William PITCHOT
Le Bonheur, une injonction moderne
Aujourd’hui, le bonheur est partout. Il est omniprésent : on en parle à la télévision, à la radio, dans les journaux, sur internet, et surtout sur les réseaux sociaux. Personne ne peut y échapper. Cette notion a transcendé les sphères personnelles et s’est imposée comme un enjeu collectif. La science, l’économie, la finance, et même le marketing s’en sont emparés. Le bonheur n’est plus simplement un état d’être ou une quête intérieure : il est devenu un produit, un objectif mesurable, une compétence à développer, et parfois même un impératif social.
Cette idée de bonheur a également trouvé sa place au sein des consultations des psychiatres et des psychologues. Il nous est présenté non plus comme un droit inaliénable, mais comme un devoir absolu. Ce basculement est profond : être heureux est désormais perçu comme un critère de réussite personnelle, au même titre que la carrière, les relations sociales ou la santé. Des opportunités de zénitude et de plénitude nous guettent à chaque coin de rue, à chaque moment de notre existence. Et si nous sommes incapables de les percevoir, si nous échouons dans cette quête, pas de panique : une myriade de marchands de bonheur est là pour nous montrer le chemin de l’épanouissement absolu.
Les marchands du bonheur
Ces nouveaux commerçants de la félicité proposent des solutions aussi variées qu’improbables. Ils portent des noms aussi poétiques qu’énigmatiques : « déployeuse des possibles », « re-programmatrice d’ADN », « habitat thérapeute », « spécialiste en feng shui chamanique » ou encore « médecin de l’âme » . Chaque terme semble conçu pour séduire notre imaginaire et nous convaincre que, dans ce chaos moderne, eux seuls détiennent la clé du bonheur. Pas de place pour le doute : vous allez être heureux, et ce bonheur sera total.
Mais à quel prix ? Loin d’être une simple quête spirituelle ou émotionnelle, le bonheur est désormais un marché florissant, alimenté par la peur de ne pas être à la hauteur. Livres, formations, applications de méditation, retraites spirituelles : tout un écosystème économique s’est formé autour de cette promesse universelle. Chaque produit vendu, chaque service proposé nous rapproche un peu plus, soi-disant, de ce bonheur inatteignable.
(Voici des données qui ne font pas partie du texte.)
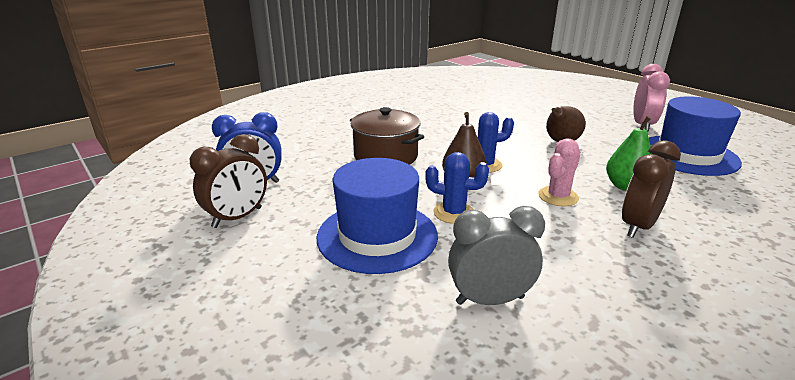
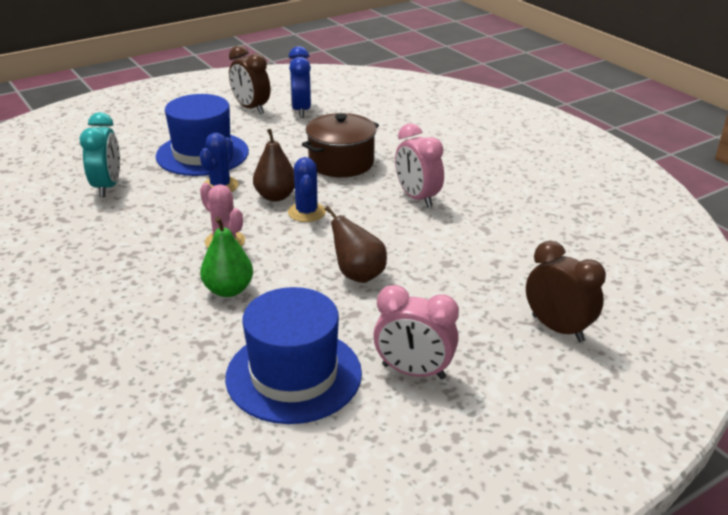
camera: 95 degrees right, 5 degrees up
(440, 127) = (417, 198): none -> pink clock
(490, 300) = (107, 186): grey clock -> turquoise clock
(638, 226) = (153, 273): brown clock -> brown clock (557, 328)

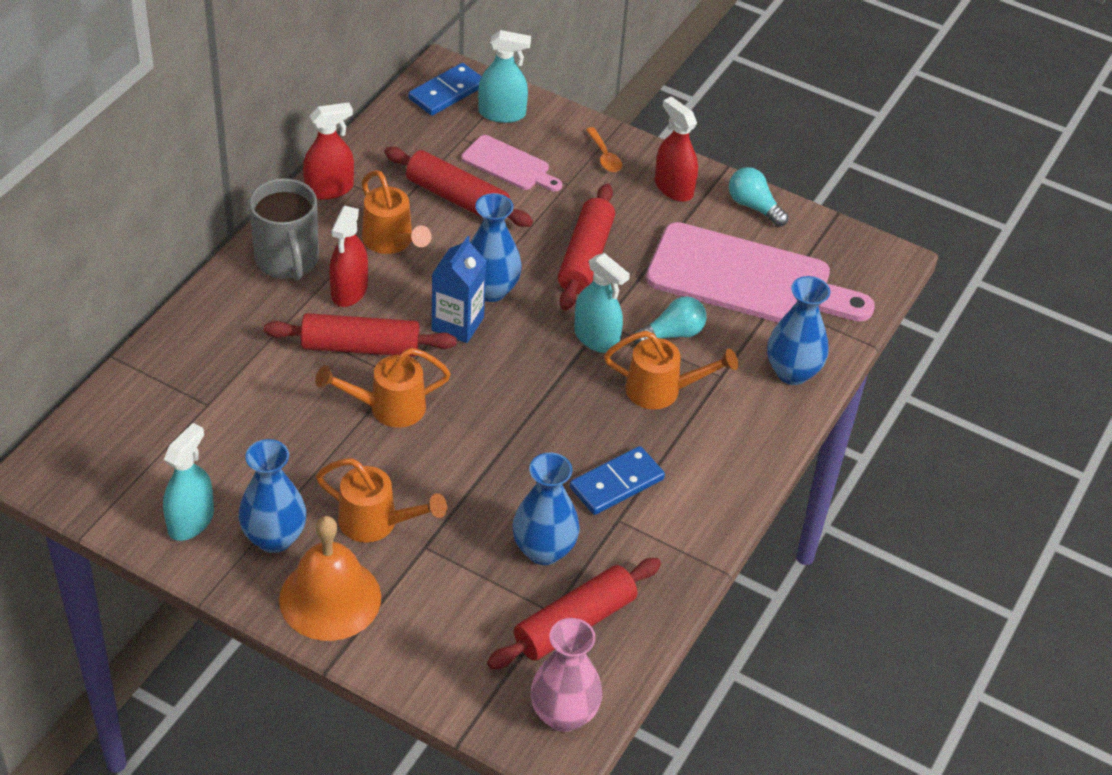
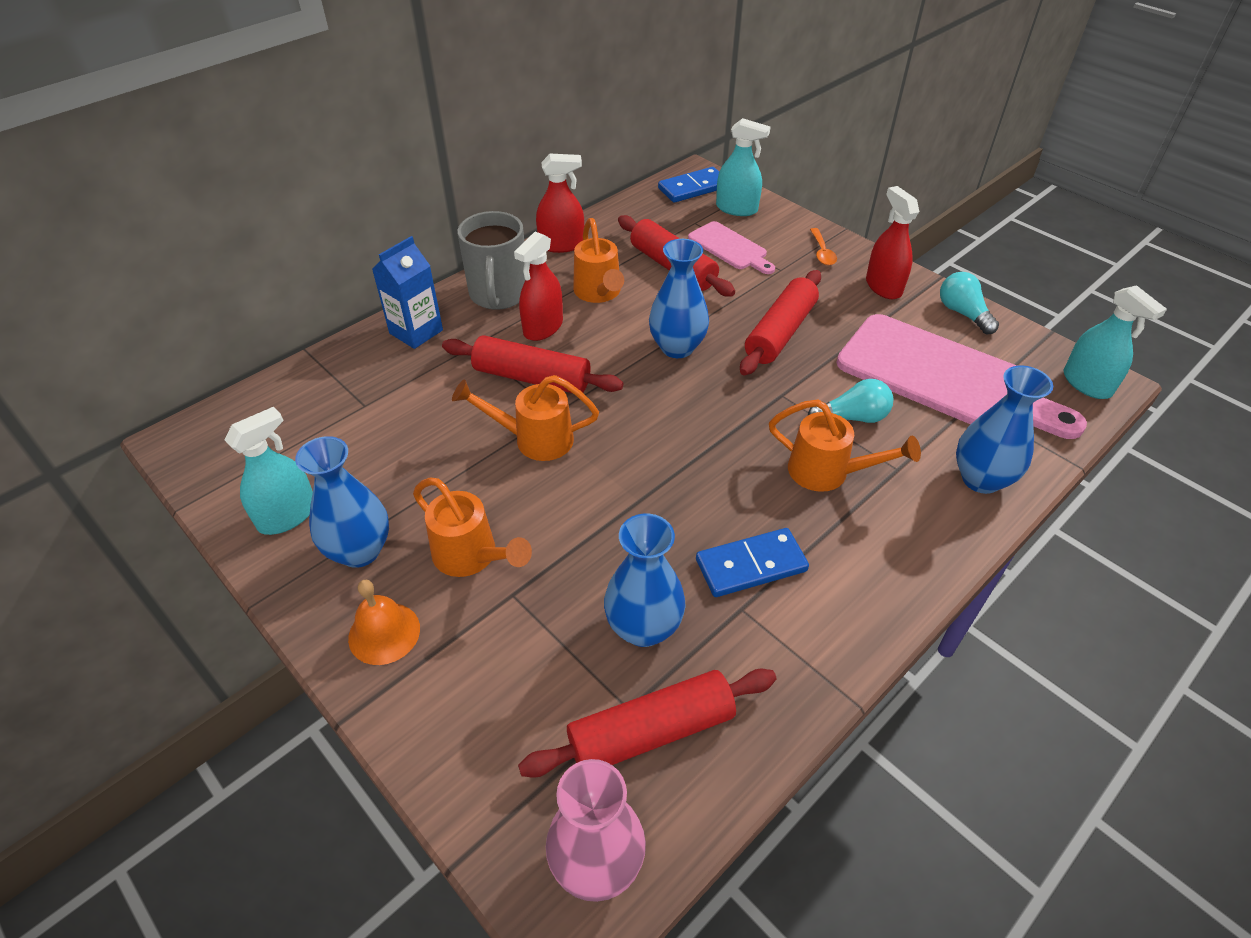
camera: 20 degrees right, 0 degrees up
(330, 598) = (384, 633): orange bell -> orange bell, size x0.60
(457, 324) = (634, 372): blue carton -> blue carton (416, 332)
(596, 338) = (770, 408): turquoise spray bottle -> turquoise spray bottle (1086, 384)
Une société du bonheur de surface
Cette médiatisation du bonheur est en cohérence avec les valeurs dominantes de nos sociétés contemporaines. Marquées par le culte de la performance, la glorification du succès et l’exaltation de la consommation, ces sociétés encouragent les individus à entreprendre, à développer des compétences, et surtout, à se dépasser constamment. Le bonheur devient alors l’indicateur ultime de la réussite personnelle. L’échec, quant à lui, n’est pas une option. Malheur à celui qui n’est pas heureux
Dans ce contexte, toute baisse de régime qu’elle soit causée par la fatigue, la douleur, ou la démotivation est perçue comme une anomalie à corriger. La société exige des solutions rapides et efficaces. Ainsi, le patient en quête de bonheur attend de ses thérapeutes une réponse immédiate et concrète à ses souffrances. L’idée qu’une vie puisse inclure des moments de malheur, d’ennui, ou de simple stagnation devient presque impensable. Rien ne doit parasiter le sentiment de bonheur.
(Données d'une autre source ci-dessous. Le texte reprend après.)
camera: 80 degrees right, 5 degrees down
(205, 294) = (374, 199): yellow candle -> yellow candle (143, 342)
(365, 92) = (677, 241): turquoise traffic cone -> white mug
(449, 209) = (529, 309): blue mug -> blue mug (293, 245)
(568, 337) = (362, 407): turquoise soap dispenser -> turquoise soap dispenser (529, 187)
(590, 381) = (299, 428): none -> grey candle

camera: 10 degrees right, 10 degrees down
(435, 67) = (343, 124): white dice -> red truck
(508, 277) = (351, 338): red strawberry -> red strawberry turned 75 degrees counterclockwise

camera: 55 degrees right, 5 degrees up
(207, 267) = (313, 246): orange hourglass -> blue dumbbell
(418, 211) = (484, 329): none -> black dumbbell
Bonheur : droit ou dictature ?
Face à cette pression, une question cruciale se pose : devons-nous, en tant que soignants, aller au-delà de notre rôle de thérapeutes et guider nos patients vers ce bonheur idéalisé ? Ou devons-nous refuser cette course effrénée et prendre position contre ce que certains appellent la « dictature du bonheur » ?
Car en voulant à tout prix éviter l’inconfort et les émotions négatives, la société oublie une vérité fondamentale : le bonheur ne se trouve pas toujours dans l’absence de malheur. Les périodes de doute, de tristesse ou de remise en question peuvent être essentielles à la construction de soi. Chercher à les éviter à tout prix revient souvent à effacer une part de notre humanité.
Liberté et bonheur
Ce qui semble évident, c’est que les sociétés les plus heureuses ne sont pas celles qui imposent un modèle unique de vie épanouie, mais celles qui laissent à chacun la liberté de définir son propre chemin. C’est dans cette diversité, cette acceptation des parcours multiples, que réside la clé d’un véritable épanouissement.
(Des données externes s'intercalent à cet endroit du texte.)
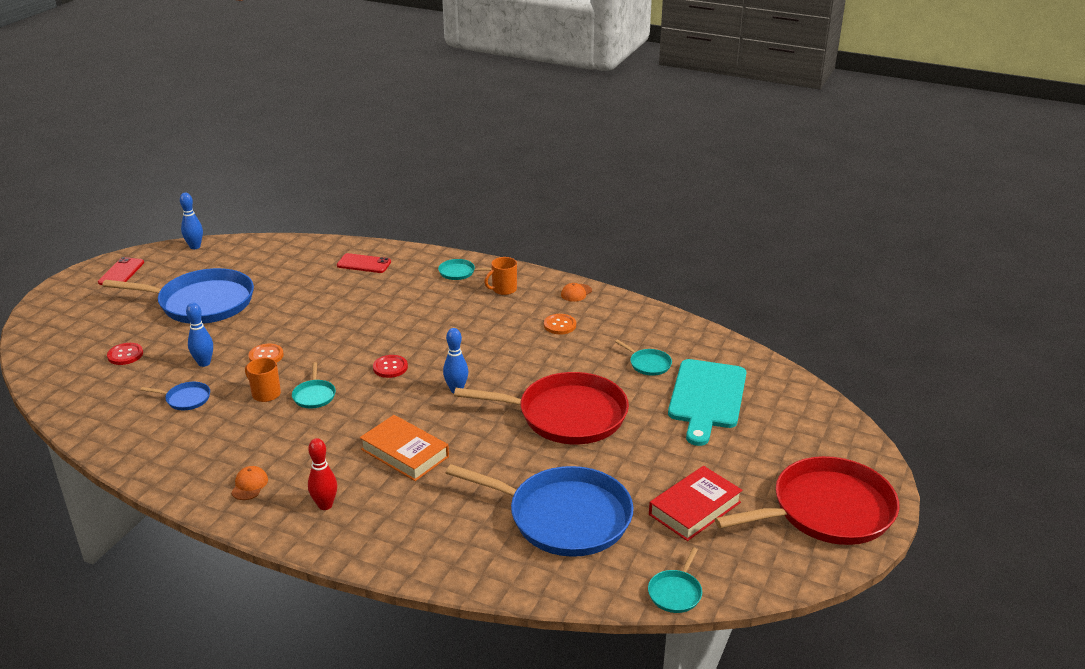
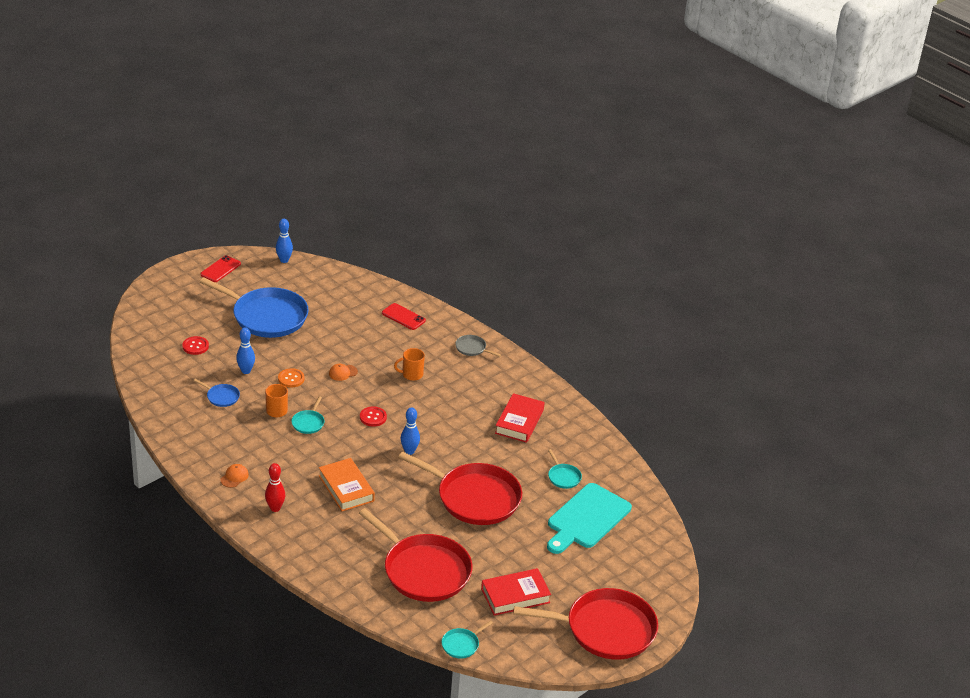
camera: 20 degrees right, 5 degrees up
(459, 272) = (472, 348): turquoise pan -> grey pan
(503, 289) = (497, 375): orange mug -> orange mug (411, 374)
(560, 325) = (519, 422): orange button -> red book
(563, 517) = (423, 570): blue pan -> red pan
(576, 293) = (551, 396): orange cap -> orange cap (343, 373)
Car finalement, le bonheur ne peut être réduit à une formule universelle ou à une injonction sociale. Il est profondément personnel, fait d’équilibres fragiles entre ambitions, relations, et satisfactions intérieures. La véritable richesse d’une société est peut-être de permettre à chacun de chercher son bonheur à sa manière, sans pression, sans jugement, et sans dogme.